Proponents of SETs interpret these correlations as an indication of the validity of these evaluations as a measure of teacher effectiveness: students, they argue, learn more in courses that are taught well – therefore, they receive better grades. But critics argue that SETs assess students’ enjoyment of a course, which does not necessarily reflect the quality of teaching or their acquisition of knowledge. Many students would like to get good grades without having to invest too much time (because that would conflict with their social life or their ability to hold down part-time jobs). Therefore, instructors who require their students to attend classes and do a lot of demanding coursework are at risk of receiving poor ratings. And since poor teaching ratings could have damaging effects at their next salary review, instructors might decide to lower their course requirements and grade leniently. Thus, paradoxically, they become less effective teachers in order to achieve better teaching ratings.

There is empirical evidence for the assumption that giving good grades for little work is an effective strategy for achieving good teaching ratings. Studies that added a question about teaching leniency to the SET found that instructors who were perceived as lenient graders received more positive ratings. Further evidence comes from an analysis of student ratings of nearly 7,000 professors from 369 institutions in the US and Canada on the RateMyProfessors.com website. One of the rating dimensions is “easiness”, defined as the possibility of getting an “A” without much work. The quality of a course is reflected by the combined ratings of a teacher’s helpfulness and clarity of delivery. Researchers found that ratings of the quality of a course highly correlated with the “easiness” ratings. Again, this suggests that teaching ratings reflect course enjoyment rather than course learning.

However, the most disturbing evidence comes from studies that assess students’ learning using the grades they achieved in a subsequent course that built on the knowledge acquired in the previous one. For example, one would expect students who worked hard and learned a great deal in “introductory statistics” to do better in “advanced statistics” than students who worked less hard. Therefore, if SETs measure teaching effectiveness, students of a highly rated introductory course should receive better grades in an advanced course than students of a poorly rated introductory course. Based on this logic, several studies have analysed the association between student ratings of introductory courses with the grades they receive in subsequent courses. The surprising finding is that students of highly rated introductory courses actually do less well in subsequent courses than students from lower-rated courses.

These findings are difficult to reconcile with the assumption that SETs measure teaching effectiveness.

As the authors of one of these studies – conducted at a European university – conclude: “A more appropriate interpretation is based on the view that good teachers are those who require their students to exert effort.” The problem, according to the paper “Evaluating students’ evaluations of professors”, published in 2014 in Economics of Education Review, is that “students dislike it, especially the less able ones”. As a result, these teachers receive poorer evaluations.

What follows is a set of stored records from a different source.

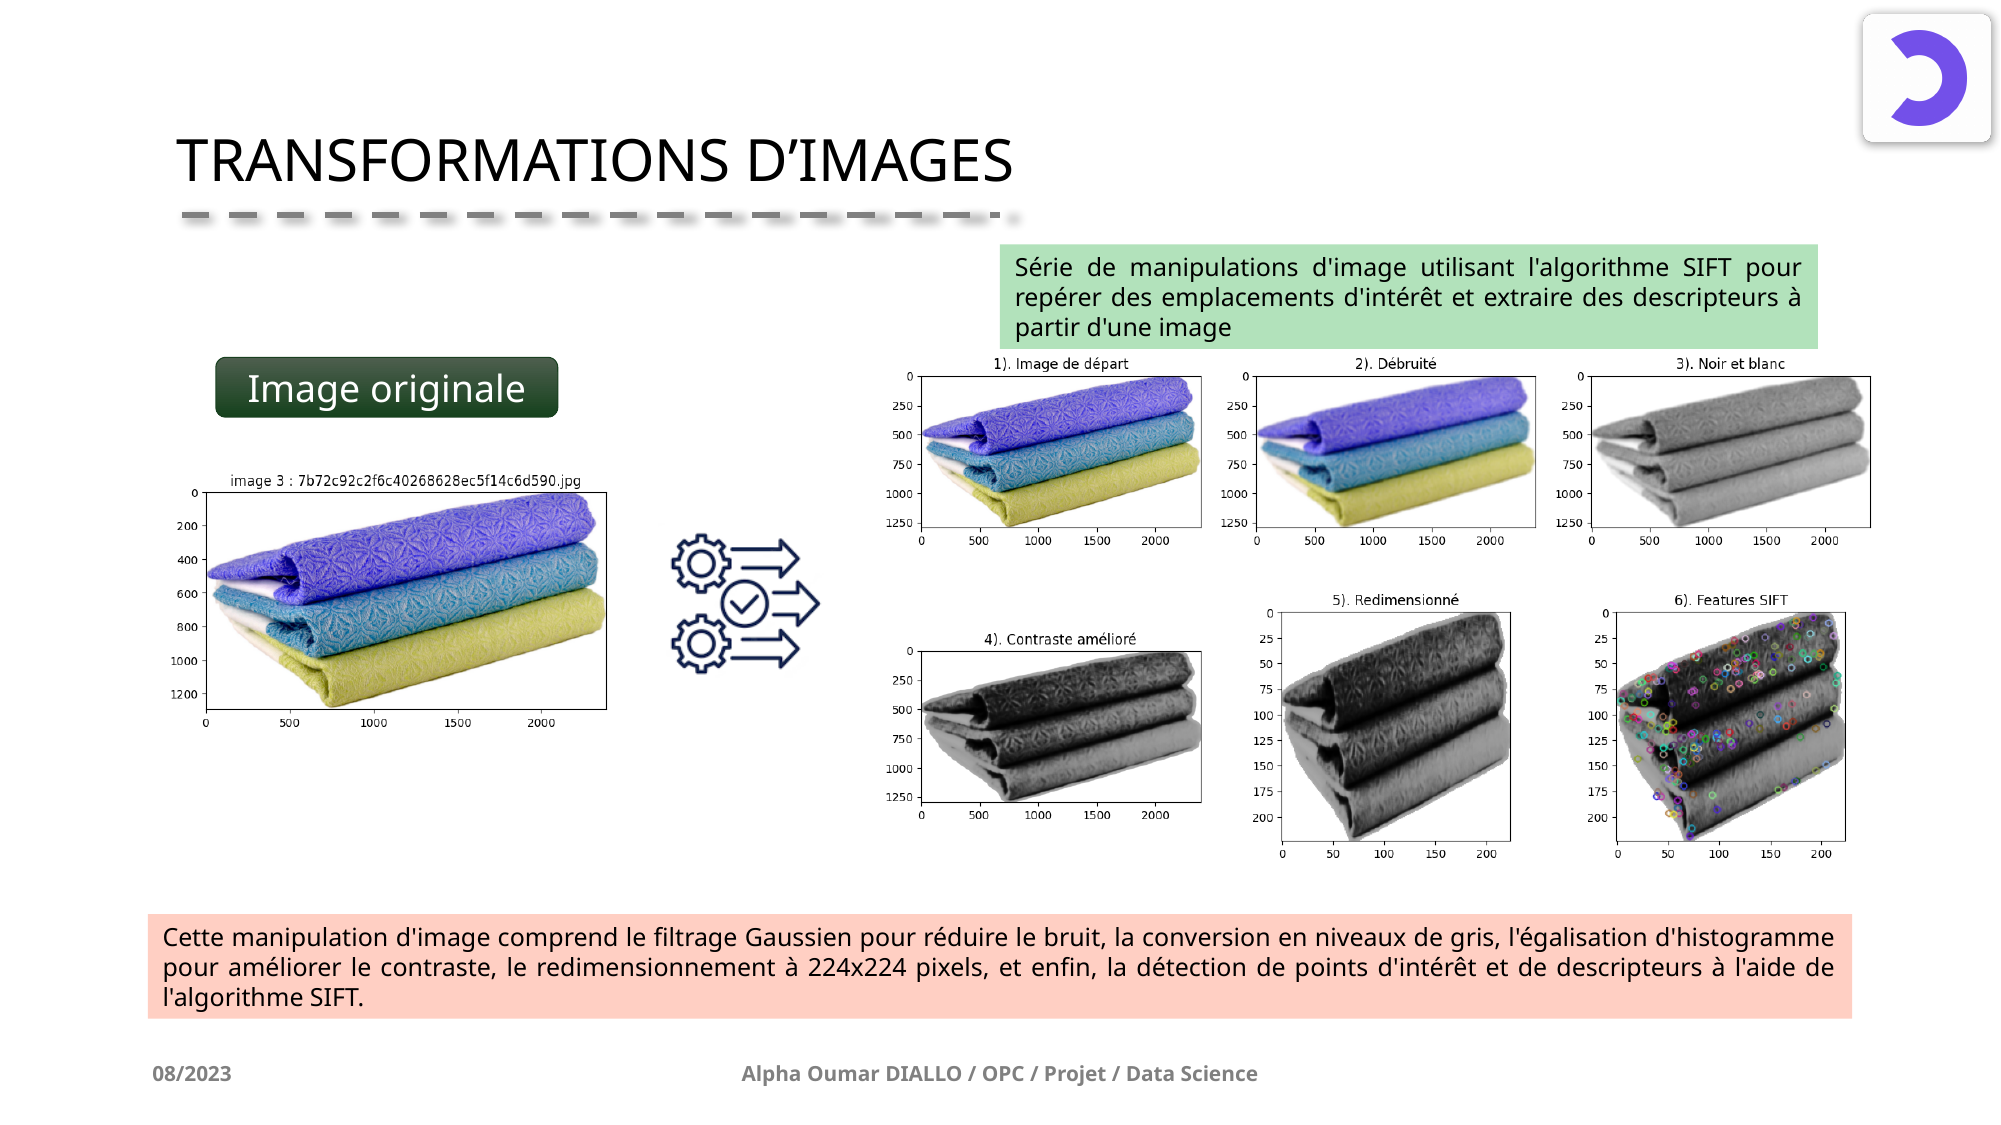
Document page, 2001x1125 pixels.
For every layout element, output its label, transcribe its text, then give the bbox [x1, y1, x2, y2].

picture [1863, 14, 1991, 143]
picture [161, 466, 613, 736]
footer Alpha Oumar DIALLO / OPC / Projet / Data Science [662, 1042, 1338, 1103]
text_box Image originale [215, 356, 559, 418]
slide_number 08/2023 [137, 1042, 588, 1103]
picture [875, 349, 1878, 868]
text_box Cette manipulation d'image comprend le filtrage Gaussien pour réduire le bruit, la conversion en niveaux de gris, l'égalisation d'histogramme pour améliorer le contraste, le redimensionnement à 224x224 pixels, et enfin, la détection de points d'intérêt et de descripteurs à l'aide de l'algorithme SIFT. [147, 914, 1853, 1019]
text_box Série de manipulations d'image utilisant l'algorithme SIFT pour repérer des emplacements d'intérêt et extraire des descripteurs à partir d'une image [999, 244, 1818, 349]
title TRANSFORMATIONS D’IMAGES [161, 109, 1239, 215]
picture [658, 523, 831, 678]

Because student ratings appear to reflect their enjoyment of a course and because teacher strategies that result in knowledge acquisition (such as requiring demanding homework and regular course attendance) decrease students’ course enjoyment, SETs are at best a biased measure of teacher effectiveness. Adopting them as one of the central planks of an exercise purporting to assess teaching excellence and dictating universities’ ability to raise tuition fees seems misguided at best.

Wolfgang Stroebe is a visiting professor in the Faculty of Behavioural and Social Sciences at the University of Groningen, the Netherlands. His paper “Why good teaching evaluations may reward bad teaching” will be published in the journal Perspectives on Psychological Science.